> [Study material]
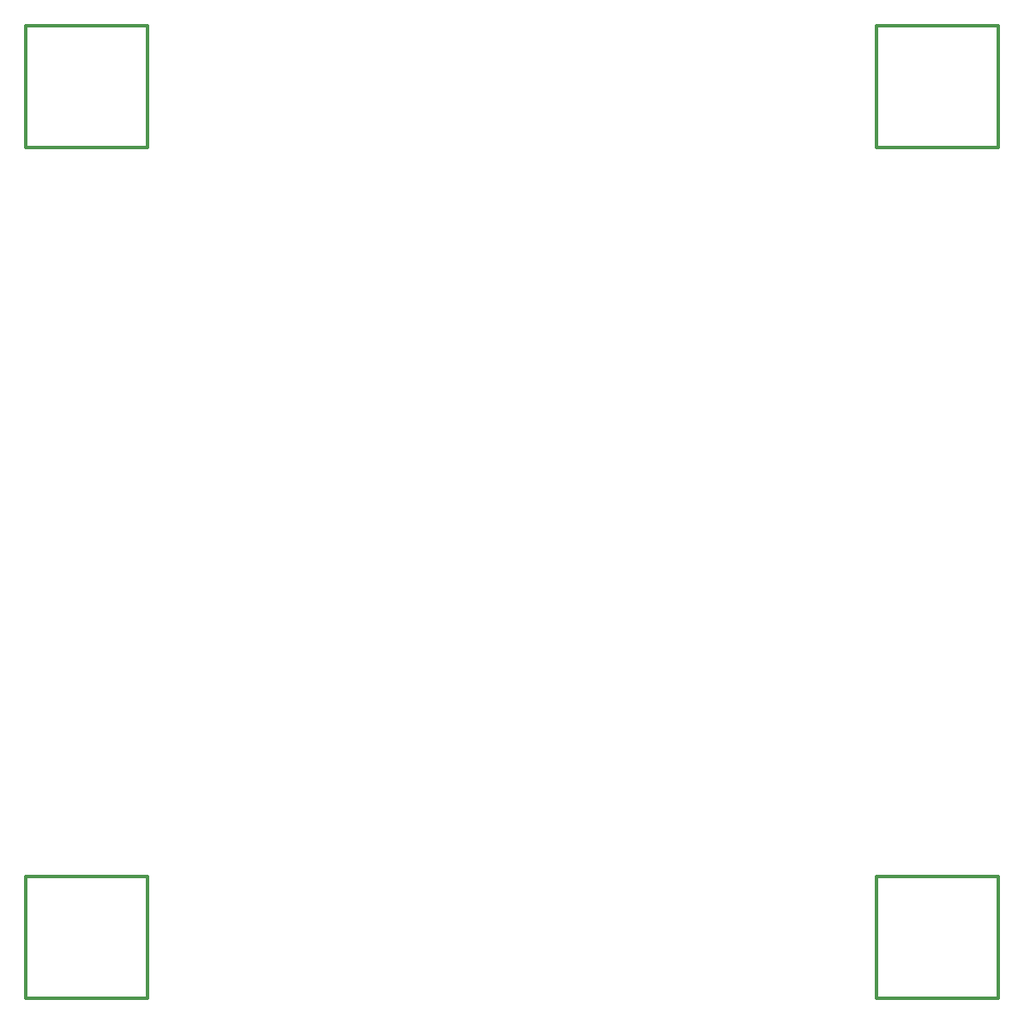
<source format=gbo>
%TF.GenerationSoftware,KiCad,Pcbnew,(5.1.9)-1*%
%TF.CreationDate,2021-05-05T18:06:17+08:00*%
%TF.ProjectId,AssemblyBoard,41737365-6d62-46c7-9942-6f6172642e6b,rev?*%
%TF.SameCoordinates,Original*%
%TF.FileFunction,Legend,Bot*%
%TF.FilePolarity,Positive*%
%FSLAX46Y46*%
G04 Gerber Fmt 4.6, Leading zero omitted, Abs format (unit mm)*
G04 Created by KiCad (PCBNEW (5.1.9)-1) date 2021-05-05 18:06:17*
%MOMM*%
%LPD*%
G01*
G04 APERTURE LIST*
%ADD10C,0.300000*%
G04 APERTURE END LIST*
D10*
X116870000Y-143250000D02*
X104870000Y-143250000D01*
X116870000Y-131250000D02*
X116870000Y-143250000D01*
X104870000Y-131250000D02*
X116870000Y-131250000D01*
X104870000Y-143250000D02*
X104870000Y-131250000D01*
X188870000Y-143250000D02*
X200870000Y-143250000D01*
X188870000Y-131250000D02*
X188870000Y-143250000D01*
X200870000Y-131250000D02*
X188870000Y-131250000D01*
X200870000Y-143250000D02*
X200870000Y-131250000D01*
X200870000Y-59250000D02*
X200870000Y-47250000D01*
X188870000Y-59250000D02*
X200870000Y-59250000D01*
X188870000Y-47250000D02*
X188870000Y-59250000D01*
X200870000Y-47250000D02*
X188870000Y-47250000D01*
X104870000Y-59250000D02*
X104870000Y-47250000D01*
X116870000Y-59250000D02*
X104870000Y-59250000D01*
X116870000Y-47250000D02*
X116870000Y-59250000D01*
X104870000Y-47250000D02*
X116870000Y-47250000D01*
M02*

</source>
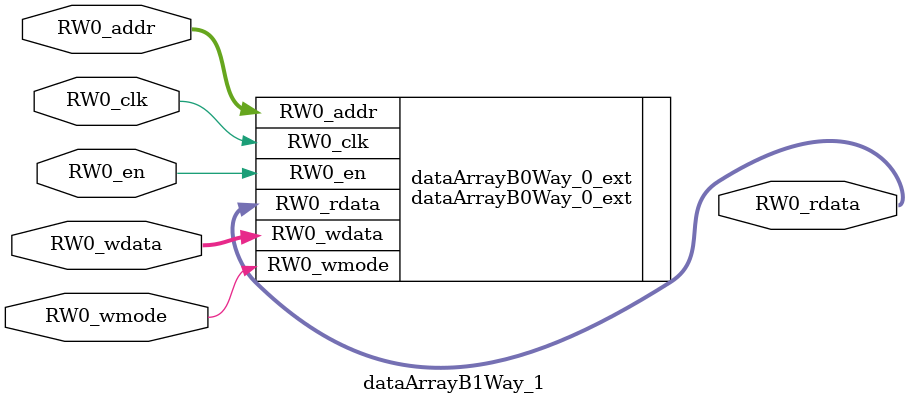
<source format=sv>
`ifndef RANDOMIZE
  `ifdef RANDOMIZE_MEM_INIT
    `define RANDOMIZE
  `endif // RANDOMIZE_MEM_INIT
`endif // not def RANDOMIZE
`ifndef RANDOMIZE
  `ifdef RANDOMIZE_REG_INIT
    `define RANDOMIZE
  `endif // RANDOMIZE_REG_INIT
`endif // not def RANDOMIZE

`ifndef RANDOM
  `define RANDOM $random
`endif // not def RANDOM

// Users can define INIT_RANDOM as general code that gets injected into the
// initializer block for modules with registers.
`ifndef INIT_RANDOM
  `define INIT_RANDOM
`endif // not def INIT_RANDOM

// If using random initialization, you can also define RANDOMIZE_DELAY to
// customize the delay used, otherwise 0.002 is used.
`ifndef RANDOMIZE_DELAY
  `define RANDOMIZE_DELAY 0.002
`endif // not def RANDOMIZE_DELAY

// Define INIT_RANDOM_PROLOG_ for use in our modules below.
`ifndef INIT_RANDOM_PROLOG_
  `ifdef RANDOMIZE
    `ifdef VERILATOR
      `define INIT_RANDOM_PROLOG_ `INIT_RANDOM
    `else  // VERILATOR
      `define INIT_RANDOM_PROLOG_ `INIT_RANDOM #`RANDOMIZE_DELAY begin end
    `endif // VERILATOR
  `else  // RANDOMIZE
    `define INIT_RANDOM_PROLOG_
  `endif // RANDOMIZE
`endif // not def INIT_RANDOM_PROLOG_

// Include register initializers in init blocks unless synthesis is set
`ifndef SYNTHESIS
  `ifndef ENABLE_INITIAL_REG_
    `define ENABLE_INITIAL_REG_
  `endif // not def ENABLE_INITIAL_REG_
`endif // not def SYNTHESIS

// Include rmemory initializers in init blocks unless synthesis is set
`ifndef SYNTHESIS
  `ifndef ENABLE_INITIAL_MEM_
    `define ENABLE_INITIAL_MEM_
  `endif // not def ENABLE_INITIAL_MEM_
`endif // not def SYNTHESIS

// Standard header to adapt well known macros for prints and assertions.

// Users can define 'PRINTF_COND' to add an extra gate to prints.
`ifndef PRINTF_COND_
  `ifdef PRINTF_COND
    `define PRINTF_COND_ (`PRINTF_COND)
  `else  // PRINTF_COND
    `define PRINTF_COND_ 1
  `endif // PRINTF_COND
`endif // not def PRINTF_COND_

// Users can define 'ASSERT_VERBOSE_COND' to add an extra gate to assert error printing.
`ifndef ASSERT_VERBOSE_COND_
  `ifdef ASSERT_VERBOSE_COND
    `define ASSERT_VERBOSE_COND_ (`ASSERT_VERBOSE_COND)
  `else  // ASSERT_VERBOSE_COND
    `define ASSERT_VERBOSE_COND_ 1
  `endif // ASSERT_VERBOSE_COND
`endif // not def ASSERT_VERBOSE_COND_

// Users can define 'STOP_COND' to add an extra gate to stop conditions.
`ifndef STOP_COND_
  `ifdef STOP_COND
    `define STOP_COND_ (`STOP_COND)
  `else  // STOP_COND
    `define STOP_COND_ 1
  `endif // STOP_COND
`endif // not def STOP_COND_

module dataArrayB1Way_1(	// @[generators/rocket-chip/src/main/scala/util/DescribedSRAM.scala:17:26]
  input  [7:0]  RW0_addr,
  input         RW0_en,
                RW0_clk,
                RW0_wmode,
  input  [63:0] RW0_wdata,
  output [63:0] RW0_rdata
);

  dataArrayB0Way_0_ext dataArrayB0Way_0_ext (	// @[generators/rocket-chip/src/main/scala/util/DescribedSRAM.scala:17:26]
    .RW0_addr  (RW0_addr),
    .RW0_en    (RW0_en),
    .RW0_clk   (RW0_clk),
    .RW0_wmode (RW0_wmode),
    .RW0_wdata (RW0_wdata),
    .RW0_rdata (RW0_rdata)
  );
endmodule


</source>
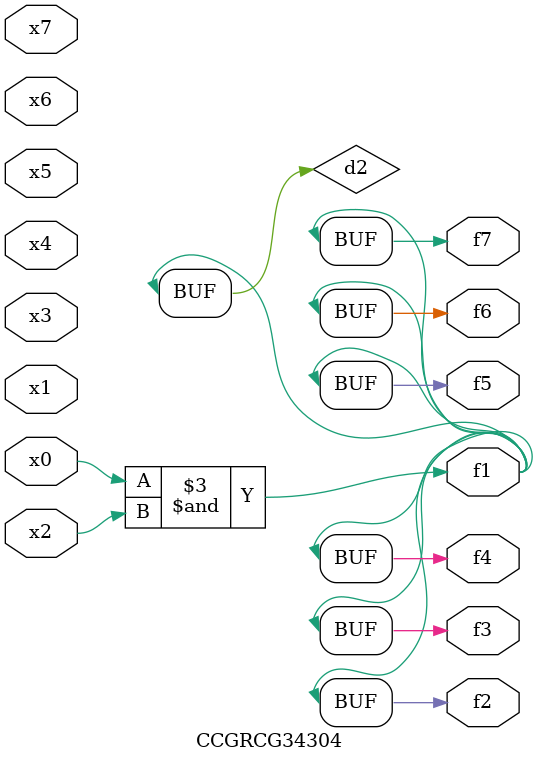
<source format=v>
module CCGRCG34304(
	input x0, x1, x2, x3, x4, x5, x6, x7,
	output f1, f2, f3, f4, f5, f6, f7
);

	wire d1, d2;

	nor (d1, x3, x6);
	and (d2, x0, x2);
	assign f1 = d2;
	assign f2 = d2;
	assign f3 = d2;
	assign f4 = d2;
	assign f5 = d2;
	assign f6 = d2;
	assign f7 = d2;
endmodule

</source>
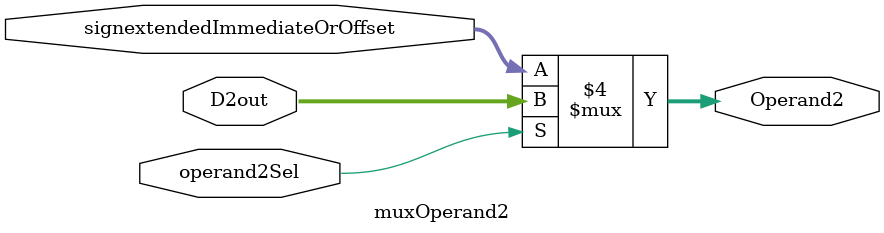
<source format=v>
`timescale 1ns / 1ps

module muxOperand2(D2out, signextendedImmediateOrOffset, operand2Sel, Operand2);

    input [31 : 0] D2out, signextendedImmediateOrOffset;
    input operand2Sel;
    
    output reg [31 : 0]Operand2;

    always@ (*) begin
        
        if(operand2Sel == 1'b1) begin
            Operand2 = D2out;
        end

        else begin
            Operand2 = signextendedImmediateOrOffset;
        end

    end

endmodule

</source>
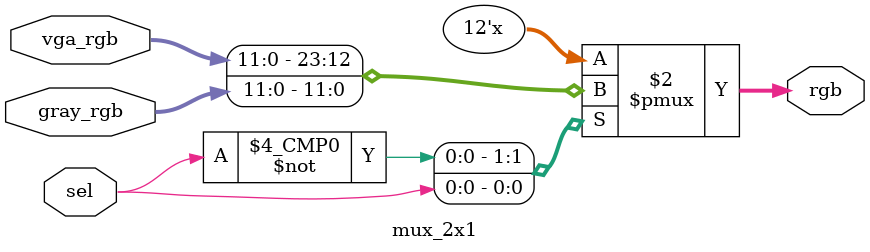
<source format=sv>
`timescale 1ns / 1ps

module VGA_Camera_Display (
    input  logic       clk,
    input  logic       reset,
    // ov7670 side
    input  logic       ov7670_pclk,
    input  logic       ov7670_href,
    input  logic       ov7670_vsync,
    input  logic [7:0] ov7670_data,
    output logic       ov7670_xclk,
    // external port
    input  logic       sw_mode,
    output logic       vga_h_sync,
    output logic       vga_v_sync,
    output logic [3:0] r_port,
    output logic [3:0] g_port,
    output logic [3:0] b_port
);

    // wire list
    logic        we;
    logic [16:0] wAddr;
    logic [15:0] wData;
    logic        vga_pclk;
    logic [ 9:0] vga_x_pixel;
    logic [ 9:0] vga_y_pixel;
    logic        vga_DE;
    logic        ov7670_we;
    logic [16:0] ov7670_wAddr;
    logic [15:0] ov7670_wData;
    logic        vga_den;
    logic [16:0] vga_rAddr;
    logic [15:0] vga_rData;
    logic [3:0] vga_r, gray_r;
    logic [3:0] vga_g, gray_g;
    logic [3:0] vga_b, gray_b;

    assign ov7670_xclk = vga_pclk;

    VGA_Decoder u_VGA_Decoder (
        .*,
        .pclk   (vga_pclk),
        .h_sync (vga_h_sync),
        .v_sync (vga_v_sync),
        .x_pixel(vga_x_pixel),
        .y_pixel(vga_y_pixel),
        .DE     (vga_DE)
    );

    OV7670_MemController u_OV7670_MemController (
        .clk        (ov7670_pclk),
        .reset      (reset),
        .href       (ov7670_href),
        .vsync      (ov7670_vsync),
        .ov7670_data(ov7670_data),
        .we         (ov7670_we),
        .wAddr      (ov7670_wAddr),
        .wData      (ov7670_wData)
    );

    frame_buffer u_frame_buffer (
        //write side
        .wclk (ov7670_pclk),
        .we   (ov7670_we),
        .wAddr(ov7670_wAddr),
        .wData(ov7670_wData),
        // read side
        .rclk (vga_pclk),
        .oe   (vga_den),
        .rAddr(vga_rAddr),
        .rData(vga_rData)
    );

    VGA_MemController u_VGA_MemController (
        // VGA side
        .DE     (vga_DE),
        .x_pixel(vga_x_pixel),
        .y_pixel(vga_y_pixel),
        // frame buffer side
        .den    (vga_den),
        .rAddr  (vga_rAddr),
        .rData  (vga_rData),
        //export side
        .r_port (vga_r),
        .g_port (vga_g),
        .b_port (vga_b)
    );
    Grayscalefilter u_Grayscalefilter (
        .i_r(vga_r),
        .i_g(vga_g),
        .i_b(vga_b),
        .o_r(gray_r),
        .o_g(gray_g),
        .o_b(gray_b)
    );
    mux_2x1 u_mux_2x1 (
        .sel     (sw_mode),
        .vga_rgb ({vga_r, vga_g, vga_b}),
        .gray_rgb({gray_r, gray_g, gray_b}),
        .rgb     ({r_port, g_port, b_port})
    );
endmodule

module mux_2x1 (
    input logic sel,
    input logic [11:0] vga_rgb,
    input logic [11:0] gray_rgb,
    output logic [11:0] rgb
);

    always_comb begin
        case (sel)
            1'b0: rgb = vga_rgb;
            1'b1: rgb = gray_rgb;
        endcase
    end
endmodule

</source>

> [Job item] Reproduce only the lines from the first line of the entries through the line containing "X200870000Y-131250000D01*", exactly and with both ends kept. Omit the pictures.

> [Worked solution]
<source format=gbo>
%TF.GenerationSoftware,KiCad,Pcbnew,(5.1.9)-1*%
%TF.CreationDate,2021-05-05T18:06:17+08:00*%
%TF.ProjectId,AssemblyBoard,41737365-6d62-46c7-9942-6f6172642e6b,rev?*%
%TF.SameCoordinates,Original*%
%TF.FileFunction,Legend,Bot*%
%TF.FilePolarity,Positive*%
%FSLAX46Y46*%
G04 Gerber Fmt 4.6, Leading zero omitted, Abs format (unit mm)*
G04 Created by KiCad (PCBNEW (5.1.9)-1) date 2021-05-05 18:06:17*
%MOMM*%
%LPD*%
G01*
G04 APERTURE LIST*
%ADD10C,0.300000*%
G04 APERTURE END LIST*
D10*
X116870000Y-143250000D02*
X104870000Y-143250000D01*
X116870000Y-131250000D02*
X116870000Y-143250000D01*
X104870000Y-131250000D02*
X116870000Y-131250000D01*
X104870000Y-143250000D02*
X104870000Y-131250000D01*
X188870000Y-143250000D02*
X200870000Y-143250000D01*
X188870000Y-131250000D02*
X188870000Y-143250000D01*
X200870000Y-131250000D02*
X188870000Y-131250000D01*
X200870000Y-143250000D02*
X200870000Y-131250000D01*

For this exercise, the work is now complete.